From the tiniest quantum particles to the farthest reaches of the cosmos, one truth emerges: there is never just one of anything.
So why would we assume that there is just one universe?
The notion that ours is one in a cluster of universes doesn’t just make logical sense, it could explain the biggest mystery in physics: Why is the rate of expansion of our universe increasing and what is the nature of the mysterious dark energy scientists believe is causing it?
Scientists have long known that our universe is expanding. According to Einstein’s theory of gravitation, the rate of expansion, known as the Hubble constant, should decrease over time due to gravitational attraction between all matter.
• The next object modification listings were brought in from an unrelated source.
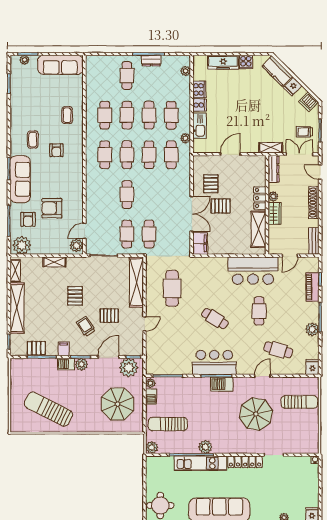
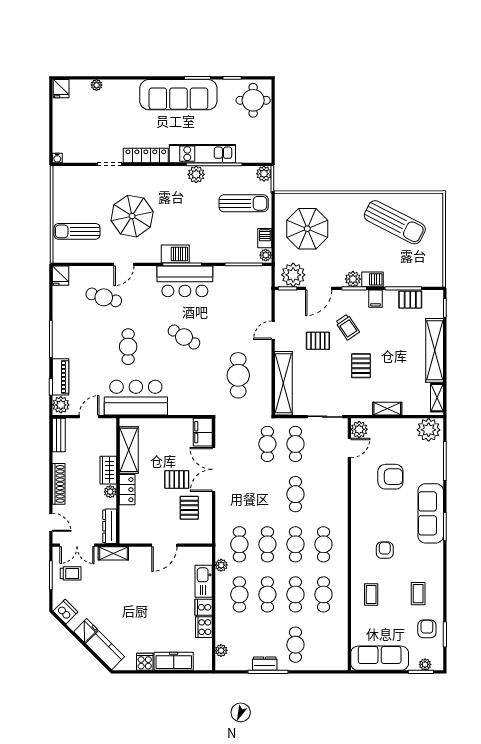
coffee table: (33, 140) -> (418, 594), moved
armchair: (28, 219) -> (427, 629), moved
plant: (312, 329) -> (61, 405), moved

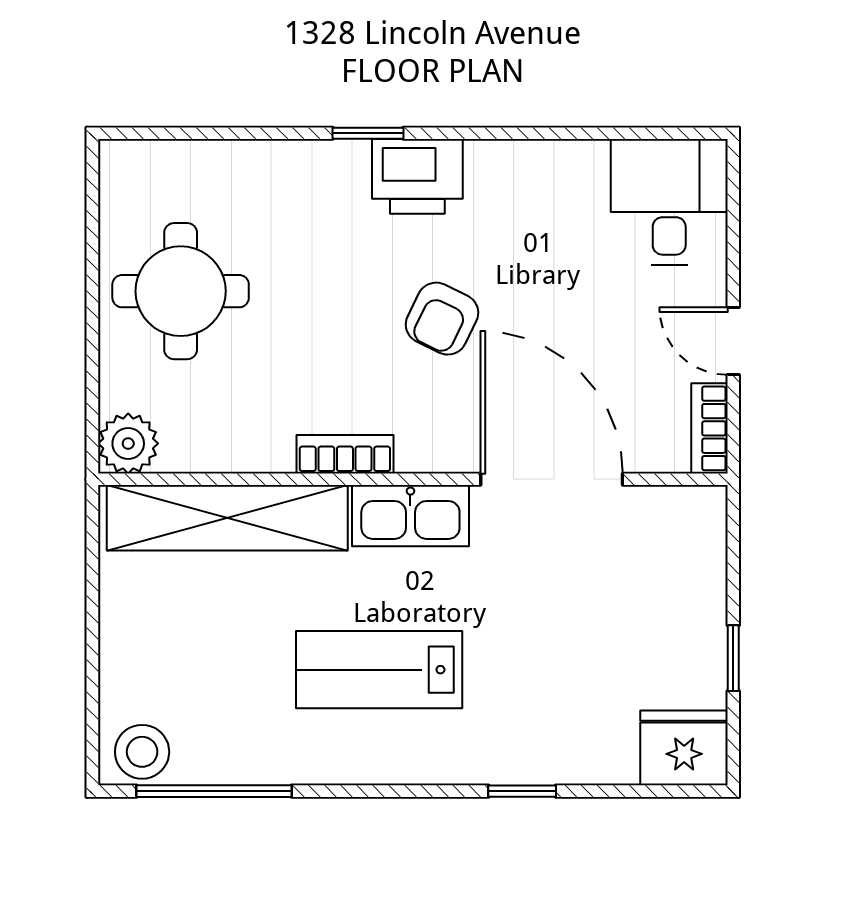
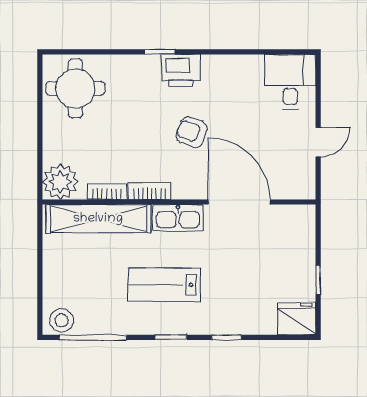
round table: (181, 291) -> (75, 88), moved
armchair: (442, 319) -> (192, 132), turned 84
door: (733, 341) -> (318, 142), swing flipped
bookcase: (710, 428) -> (107, 192), moved, turned 90
plant: (128, 443) -> (60, 182), width x1.36, depth x1.36
window: (394, 791) -> (171, 337), added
That’s not what’s happening.
On the contrary, the Hubble constant is actually increasing. Around halfway through the universe’s 15 billion year life the rate of expansion began to accelerate, leading scientists to postulate an unknown repulsive force pervading the universe. They called it dark energy.
While the data from the Hubble space telescope and terrestrial observatories appears to be solid, the notion that nearly three quarters of our universe is made up of some mysterious dark energy that scientists know absolutely nothing about seems ludicrous.
In my view the notion of dark energy is yet another universal fudge factor much like the one Einstein himself created and later dismissed. It’s a non-explanation for an observation that doesn’t fit the current groupthink.
As a big fan of Occam’s razor I believe there is a far simpler explanation that seems entirely logical and does not break the current laws of physics. All you’ve got to do is expand your perspective a bit.
Planets and moons cluster in solar systems. Stars cluster in galaxies. Galaxies cluster, collide and merge all the time. And all that is due to gravity.
What if universes cluster as well? And if so they could certainly exert gravitational influence on each other, just like galaxies and everything else in the cosmos.
Imagine our universe existing in a cluster of universes that are also expanding. In time they might interact, exerting gravitational force of attraction on each other. An observer inside one of the universes would see that as a repulsive force, which is exactly what we’re seeing here.
I don’t know how close neighboring universes would have to be to exert that kind of force, but they could be right on our doorstep or even interacting with our universe as we speak and, aside from observing a change in the Hubble constant, we would never even know it.
It’s not that our telescopes can’t see far enough. The problem isn’t distance but time. We can see to the farthest reaches of the universe … as it was 15 billion years ago. That’s how long it takes for light to reach us. It’s impossible to know what’s currently going on out there.
Which means we could never verify my hypothesis. Convenient, I know, but it can’t be helped.
One last thing. The current thinking is that the big bang didn’t just create all the mass and energy in the universe but also space and time and all their properties. So another universe might have completely different physical laws and properties.
What if that’s not entirely true? What if big bangs spontaneously occur in more or less the same way across the cosmos? What if Einstein’s theories — gravity and the interrelationship between matter and energy, space and time — are fundamental and consistent across universes?
Not only does that make my theory more plausible, it makes it simpler as well. Occam would have loved it. I bet Einstein would have loved it too.
Note: my definition of “universe” is the observable universe that started with the big bang about 15 billion years ago.